我独自一人走了一年,走走停停,其实我是在追寻她的脚步。除夕那一夜,我在一处叫做“胡不归”的客栈留宿。外面寒风呼啸,而店里却是温暖如春。我想烤烤我的靴子,却遍寻不找火炉。奇怪,没有火炉这店怎会如此暖和?
因是过年,店里很是冷清,我都进店了片刻,仍没有人出来招呼我,我脱下厚厚的披风,闭目养神。我想待会应该会有人出来招呼我。在这个店里,我感到莫名的熟悉。
“哥哥,哥哥。”我被一阵悦耳的声音吵醒,我循着声音看去,在我的腿旁站着一个六七岁的女娃娃,穿着一身火红色的棉衣,扎着两个小髻子,正睁着黑溜溜的大眼看着我,真可爱也很眼熟。
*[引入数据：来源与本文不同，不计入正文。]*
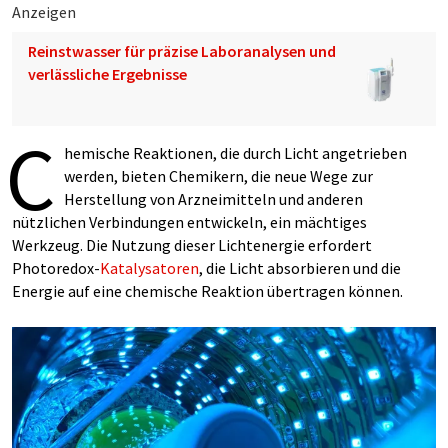
Anzeigen
Reinstwasser für präzise Laboranalysen und
verlässliche Ergebnisse
C
hemische Reaktionen, die durch Licht angetrieben
werden, bieten Chemikern, die neue Wege zur
Herstellung von Arzneimitteln und anderen
nützlichen Verbindungen entwickeln, ein mächtiges
Werkzeug. Die Nutzung dieser Lichtenergie erfordert
Photoredox-
Katalysatoren
, die Licht absorbieren und die
Energie auf eine chemische Reaktion übertragen können.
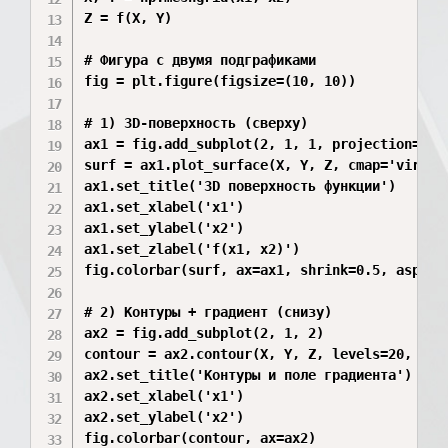
Z = f(X, Y)

# Фигура с двумя подграфиками

fig = plt.figure(figsize=(10, 10))

# 1) 3D-поверхность (сверху)

ax1 = fig.add_subplot(2, 1, 1, projection='3d'
surf = ax1.plot_surface(X, Y, Z, cmap='viridis
ax1.set_title('3D поверхность функции')

ax1.set_xlabel('x1')

ax1.set_ylabel('x2')

ax1.set_zlabel('f(x1, x2)')

fig.colorbar(surf, ax=ax1, shrink=0.5, aspect=
# 2) Контуры + градиент (снизу)

ax2 = fig.add_subplot(2, 1, 2)

contour = ax2.contour(X, Y, Z, levels=20, cmap
ax2.set_title('Контуры и поле градиента')

ax2.set_xlabel('x1')

ax2.set_ylabel('x2')

fig.colorbar(contour, ax=ax2)
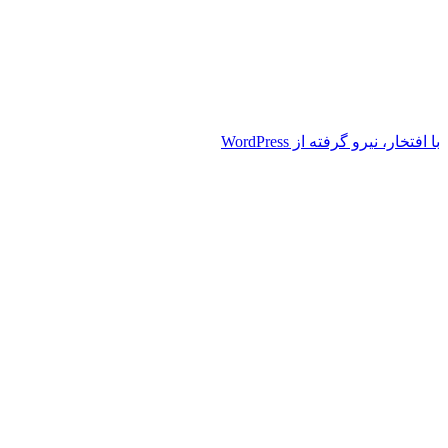
با افتخار، نیرو گرفته از WordPress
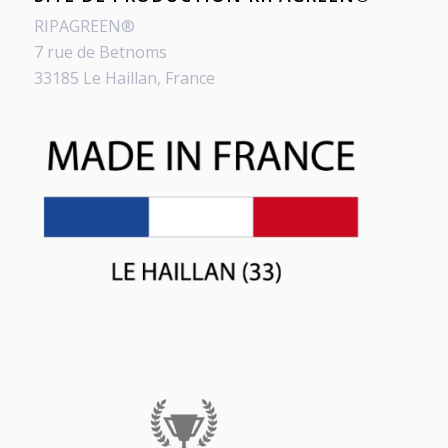
RIPAGREEN®
7 rue de Betnoms
33185 Le Haillan, France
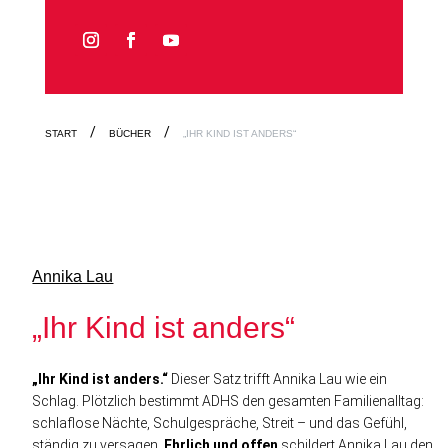
START
BÜCHER
„IHR KIND IST ANDERS“
Annika Lau
„Ihr Kind ist anders“
„Ihr Kind ist anders.“
Dieser Satz trifft Annika Lau wie ein
Schlag. Plötzlich bestimmt ADHS den gesamten Familienalltag:
schlaflose Nächte, Schulgespräche, Streit – und das Gefühl,
ständig zu versagen.
Ehrlich und offen
schildert Annika Lau den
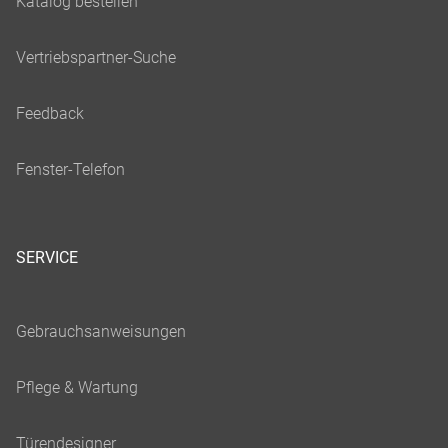
SERVICE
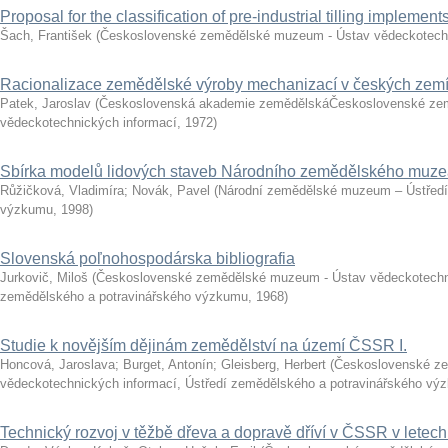
Proposal for the classification of pre-industrial tilling implement
Šach, František
(
Československé zemědělské muzeum - Ústav vědeckotech
Racionalizace zemědělské výroby mechanizací v českých zemích
Patek, Jaroslav
(
Československá akademie zemědělskáČeskoslovenské ze
vědeckotechnických informací
,
1972
)
Sbírka modelů lidových staveb Národního zemědělského muz
Růžičková, Vladimíra
;
Novák, Pavel
(
Národní zemědělské muzeum – Ústředí
výzkumu
,
1998
)
Slovenská poľnohospodárska bibliografia
Jurkovič, Miloš
(
Československé zemědělské muzeum - Ústav vědeckotechni
zemědělského a potravinářského výzkumu
,
1968
)
Studie k novějším dějinám zemědělství na území ČSSR I.
Honcová, Jaroslava
;
Burget, Antonín
;
Gleisberg, Herbert
(
Československé z
vědeckotechnických informací, Ústředí zemědělského a potravinářského vý
Technický rozvoj v těžbě dřeva a dopravě dříví v ČSSR v letec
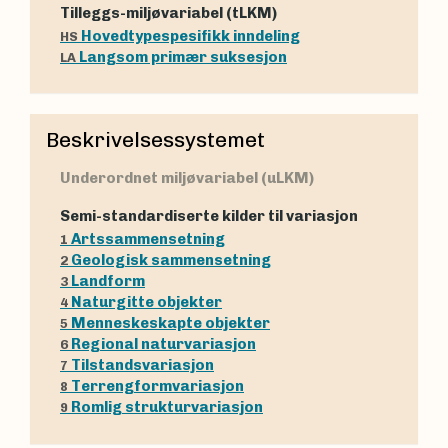
Tilleggs-miljøvariabel (tLKM)
Hovedtypespesifikk inndeling
HS
Langsom primær suksesjon
LA
Beskrivelsessystemet
Underordnet miljøvariabel (uLKM)
Semi-standardiserte kilder til variasjon
Artssammensetning
1
Geologisk sammensetning
2
Landform
3
Naturgitte objekter
4
Menneskeskapte objekter
5
Regional naturvariasjon
6
Tilstandsvariasjon
7
Terrengformvariasjon
8
Romlig strukturvariasjon
9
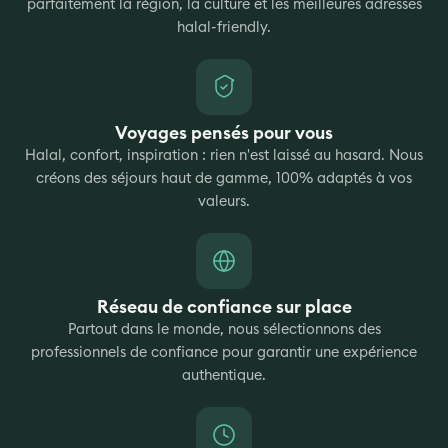
parfaitement la région, la culture et les meilleures adresses
halal-friendly.
Voyages pensés pour vous
Halal, confort, inspiration : rien n'est laissé au hasard. Nous
créons des séjours haut de gamme, 100% adaptés à vos
valeurs.
Réseau de confiance sur place
Partout dans le monde, nous sélectionnons des
professionnels de confiance pour garantir une expérience
authentique.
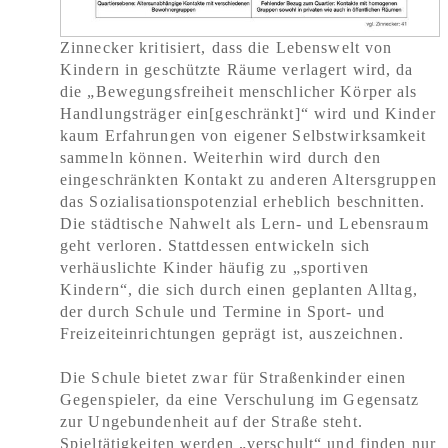
Zinnecker kritisiert, dass die Lebenswelt von
Kindern in geschützte Räume verlagert wird, da
die „Bewegungsfreiheit menschlicher Körper als
Handlungsträger ein[geschränkt]“ wird und Kinder
kaum Erfahrungen von eigener Selbstwirksamkeit
sammeln können. Weiterhin wird durch den
eingeschränkten Kontakt zu anderen Altersgruppen
das Sozialisationspotenzial erheblich beschnitten.
Die städtische Nahwelt als Lern- und Lebensraum
geht verloren. Stattdessen entwickeln sich
verhäuslichte Kinder häufig zu „sportiven
Kindern“, die sich durch einen geplanten Alltag,
der durch Schule und Termine in Sport- und
Freizeiteinrichtungen geprägt ist, auszeichnen.
Die Schule bietet zwar für Straßenkinder einen
Gegenspieler, da eine Verschulung im Gegensatz
zur Ungebundenheit auf der Straße steht.
Spieltätigkeiten werden „verschult“ und finden nur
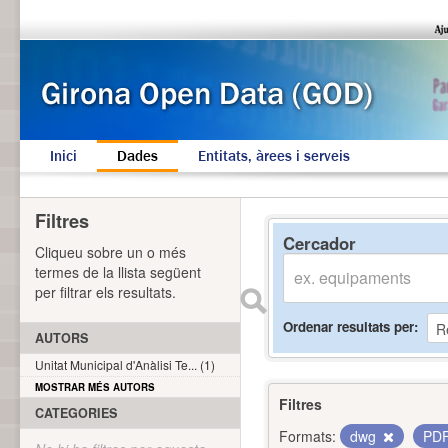
Inici
Dades
Entitats, àrees i serveis
Filtres
Cercador
Cliqueu sobre un o més
termes de la llista següent
per filtrar els resultats.
Ordenar resultats per
AUTORS
Unitat Municipal d'Anàlisi Te... (1)
MOSTRAR MÉS AUTORS
Filtres
CATEGORIES
Formats:
dwg
PD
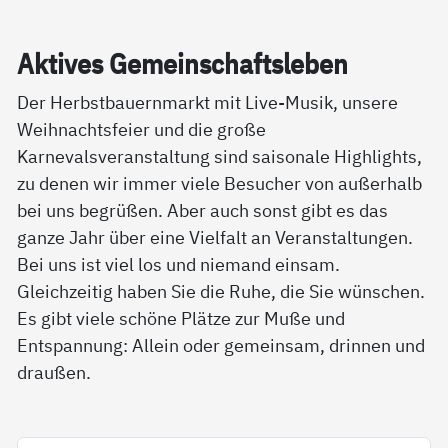
Ak­ti­ves Ge­mein­schafts­le­ben
Der Herbstbauernmarkt mit Live-Musik, unsere
Weihnachtsfeier und die große
Karnevalsveranstaltung sind saisonale Highlights,
zu denen wir immer viele Besucher von außerhalb
bei uns begrüßen. Aber auch sonst gibt es das
ganze Jahr über eine Vielfalt an Veranstaltungen.
Bei uns ist viel los und niemand einsam.
Gleichzeitig haben Sie die Ruhe, die Sie wünschen.
Es gibt viele schöne Plätze zur Muße und
Entspannung: Allein oder gemeinsam, drinnen und
draußen.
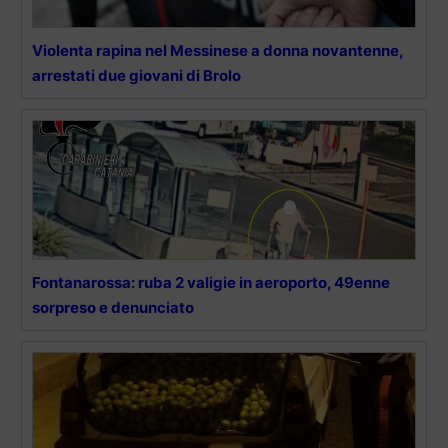
Violenta rapina nel Messinese a donna novantenne,
arrestati due giovani di Brolo
Fontanarossa: ruba 2 valigie in aeroporto, 49enne
sorpreso e denunciato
“小妹妹叫我?”我心里哑然,我都能当她的爹了,还大言不惭的当着她的“哥哥”。
小娃娃点点头,“大哥哥是要在这里过年吗?”
我想了想,也点了点头。
小娃娃乐的拍起了手,“太好了,过年终于有人陪我玩喽。”
我蹙眉,这么可爱的小娃娃,竟然没有人陪她玩耍。“平日里都没有人陪你玩吗?”